In an interview this week, Krimm said lawmakers believed if a six-month postponement was not possible, it would be better for retirees to shift plans during the annual open enrollment period. Krimm said she plans to draft emergency legislation and thinks lawmakers will promptly consider a number of proposals.

“I think it will move very quickly. I think that will be the mandate,” she said.

Breon L. Johnson and Deborah Holloway Hill, the Towson attorneys who filed the lawsuit, hope it won’t come to that.

They’re asking a judge to order the state to continue offering the state’s retiree prescription health benefit or an injunction to stop the shift to Medicare. The attorneys also want a judge to certify a class-action lawsuit on behalf of all state retirees who relied on plan benefits before the legislative change and require the state to help identify additional plaintiffs.

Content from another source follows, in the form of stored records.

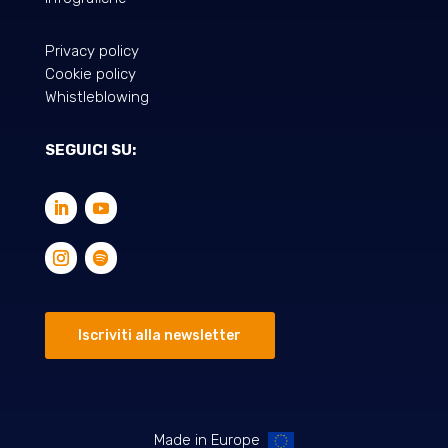
Privacy policy
Cookie policy
Whistleblowing
SEGUICI SU:
Iscriviti alla newsletter
Made in Europe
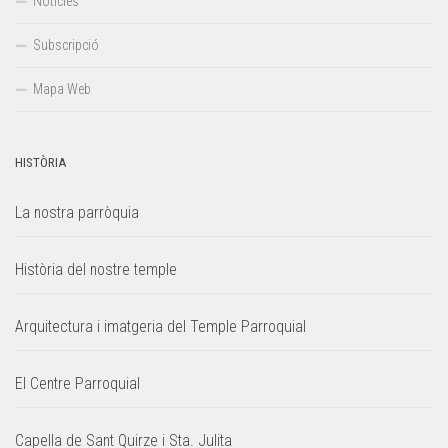
Notícies
Subscripció
Mapa Web
HISTÒRIA
La nostra parròquia
Història del nostre temple
Arquitectura i imatgeria del Temple Parroquial
El Centre Parroquial
Capella de Sant Quirze i Sta. Julita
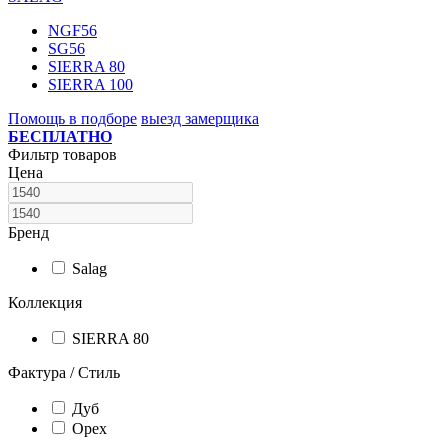
NGF56
SG56
SIERRA 80
SIERRA 100
Помощь в подборе
выезд замерщика
БЕСПЛАТНО
Фильтр товаров
Цена
Бренд
Salag
Коллекция
SIERRA 80
Фактура / Стиль
Дуб
Орех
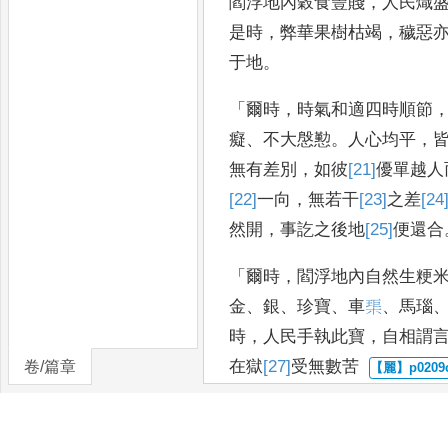
閻浮地內穀食豐賤
，
人民熾
是時
，
弊
華果樹枯竭
，
穢惡
于地
。
「
爾時
，
時氣和適四時
順節
癡
、
不大慇懃
。
人心均平
，
無有差別
，
如彼
[21]
優
單越
人
[22]
一向
，
無
若干
[23]
之
差
[24
然開
，
事訖之後
地
[25]
便
還合
「
爾時
，
閻浮地內自然生粳
金
、
銀
、
珍
寶
、
車
𤦲
、
馬瑙
時
，
人民手執此寶
，
自相謂
在獄
[27]
受
無數苦
卷/篇章
護
。』
「
爾
時
，
法王出現
，
名曰
[28]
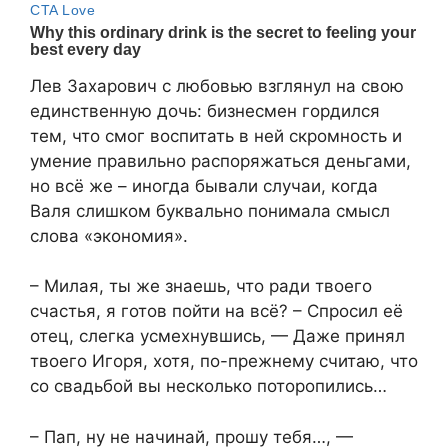
Лев Захарович с любовью взглянул на свою
единственную дочь: бизнесмен гордился
тем, что смог воспитать в ней скромность и
умение правильно распоряжаться деньгами,
но всё же – иногда бывали случаи, когда
Валя слишком буквально понимала смысл
слова «экономия».
– Милая, ты же знаешь, что ради твоего
счастья, я готов пойти на всё? – Спросил её
отец, слегка усмехнувшись, — Даже принял
твоего Игоря, хотя, по-прежнему считаю, что
со свадьбой вы несколько поторопились…
– Пап, ну не начинай, прошу тебя…, —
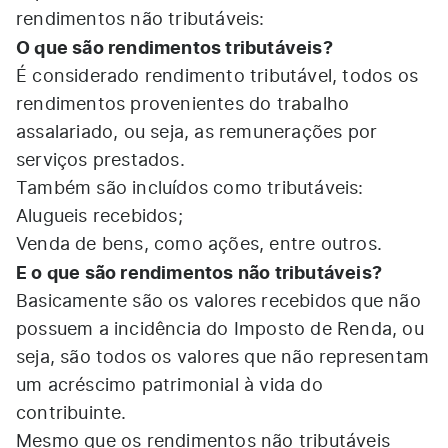
rendimentos não tributáveis:
O que são rendimentos tributáveis?
É considerado rendimento tributável, todos os
rendimentos provenientes do trabalho
assalariado, ou seja, as remunerações por
serviços prestados.
Também são incluídos como tributáveis:
Alugueis recebidos;
Venda de bens, como ações, entre outros.
E o que são rendimentos não tributáveis?
Basicamente são os valores recebidos que não
possuem a incidência do Imposto de Renda, ou
seja, são todos os valores que não representam
um acréscimo patrimonial à vida do
contribuinte.
Mesmo que os rendimentos não tributáveis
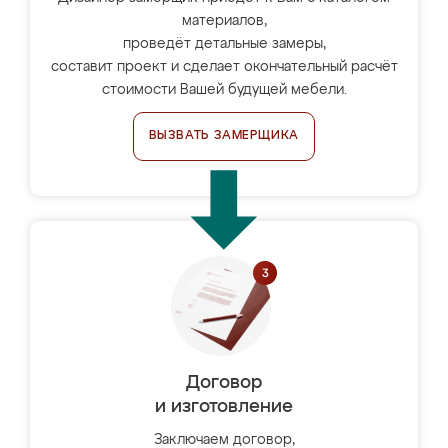
материалов,
проведёт детальные замеры,
составит проект и сделает окончательный расчёт
стоимости Вашей будущей мебели.
ВЫЗВАТЬ ЗАМЕРЩИКА
Договор
и изготовление
Заключаем договор,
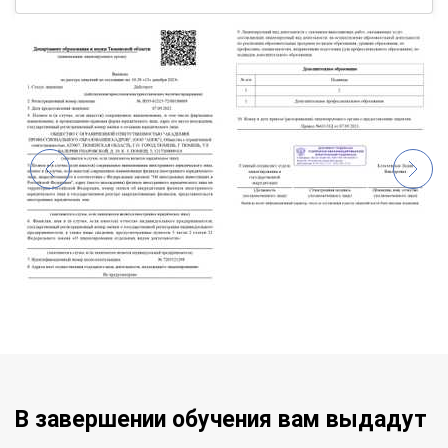
В завершении обучения вам выдадут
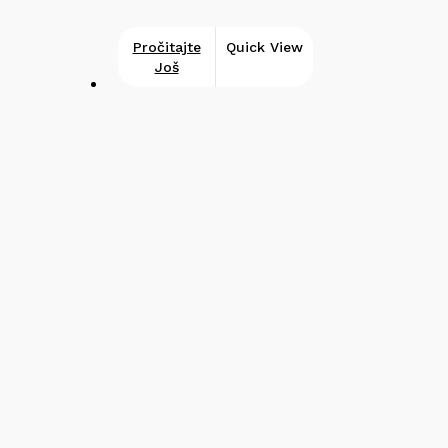
Pročitajte
Quick View
Još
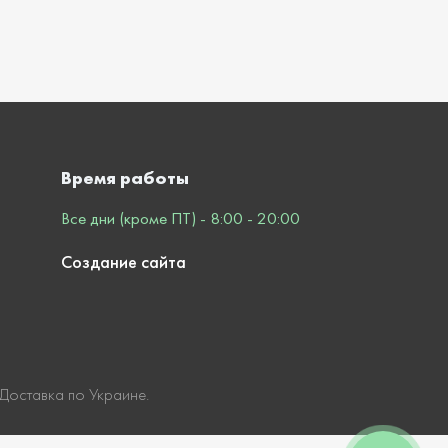
Время работы
Все дни (кроме ПТ) - 8:00 - 20:00
Создание сайта
 Доставка по Украине.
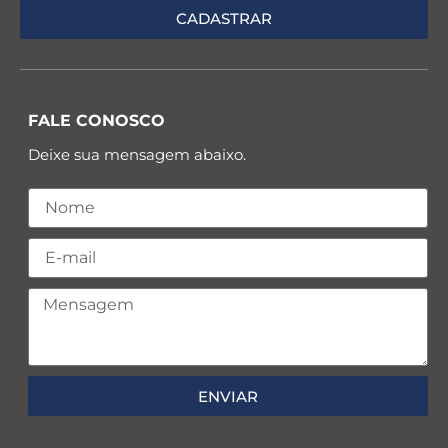
FALE CONOSCO
Deixe sua mensagem abaixo.
ENVIAR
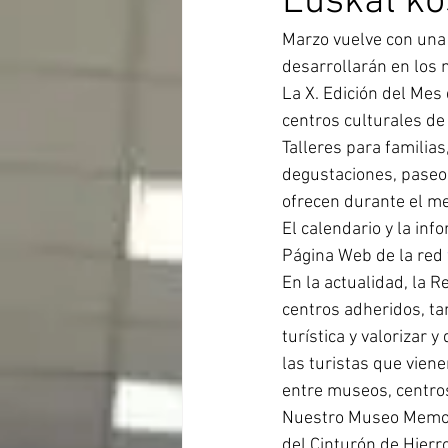
Euskal ko
Marzo vuelve con una 
desarrollarán en los 
La X. Edición del Mes
centros culturales de 
Talleres para familias
degustaciones, paseos
ofrecen durante el m
El calendario y la in
Página Web de la red 
En la actualidad, la 
centros adheridos, tan
turística y valorizar y
las turistas que vien
entre museos, centros
Nuestro Museo Memoria
del Cinturón de Hierro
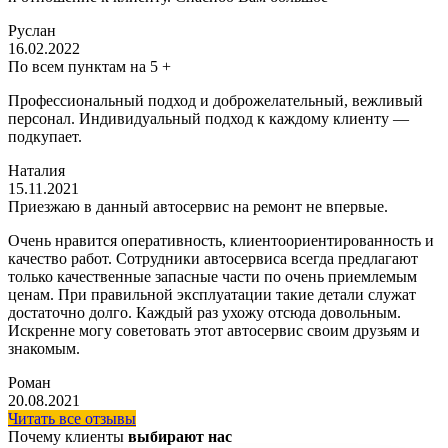
Руслан
16.02.2022
По всем пунктам на 5 +
Профессиональный подход и доброжелательный, вежливый
персонал. Индивидуальный подход к каждому клиенту —
подкупает.
Наталия
15.11.2021
Приезжаю в данный автосервис на ремонт не впервые.
Очень нравится оперативность, клиентоориентированность и
качество работ. Сотрудники автосервиса всегда предлагают
только качественные запасные части по очень приемлемым
ценам. При правильной эксплуатации такие детали служат
достаточно долго. Каждый раз ухожу отсюда довольным.
Искренне могу советовать этот автосервис своим друзьям и
знакомым.
Роман
20.08.2021
Читать все отзывы
Почему клиенты
выбирают нас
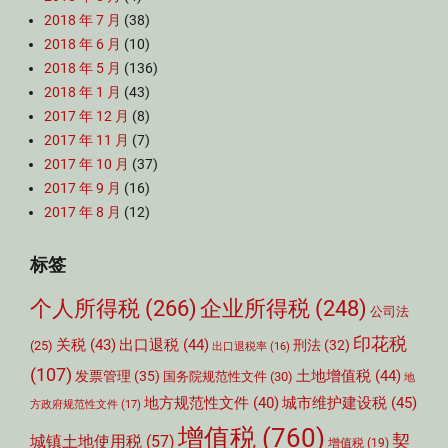
2018 年 7 月
(38)
2018 年 6 月
(10)
2018 年 5 月
(136)
2018 年 1 月
(43)
2017 年 12 月
(8)
2017 年 11 月
(7)
2017 年 10 月
(37)
2017 年 9 月
(16)
2017 年 8 月
(12)
标签
个人所得税
(266)
企业所得税
(248)
公司法
印花税
关税
(43)
出口退税
(44)
刑法
(32)
(25)
出口退税率
(16)
(107)
土地增值税
(44)
发票管理
(35)
国务院规范性文件
(30)
地
城市维护建设税
(45)
地方规范性文件
(40)
方政府规范性文件
(17)
增值税
(760)
契
城镇土地使用税
(57)
增值税
(19)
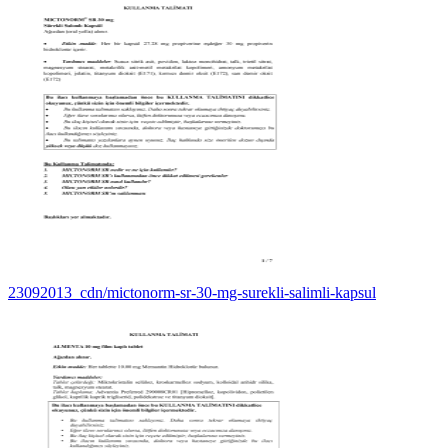
23092013_cdn/mictonorm-sr-30-mg-surekli-salimli-kapsul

In addition to the four lead plaintiffs, the law firm is working with a number of other state retirees, Johnson and Hill said, though they did not provide a specific figure. Hill said that some of their clients are making drastic life changes already to figure out ways to afford prescription drug price increases.

“These people will die if they don’t get their medications,” she said. “… This is somebody who worked for 30 or 40 years. It’s not like this is some handout.”

On Tuesday, the Maryland Health Care for All Coalition called on all candidates for governor and General Assembly to support its proposal to establish a prescription drug affordability board in the state to set affordable rates for life-saving drugs.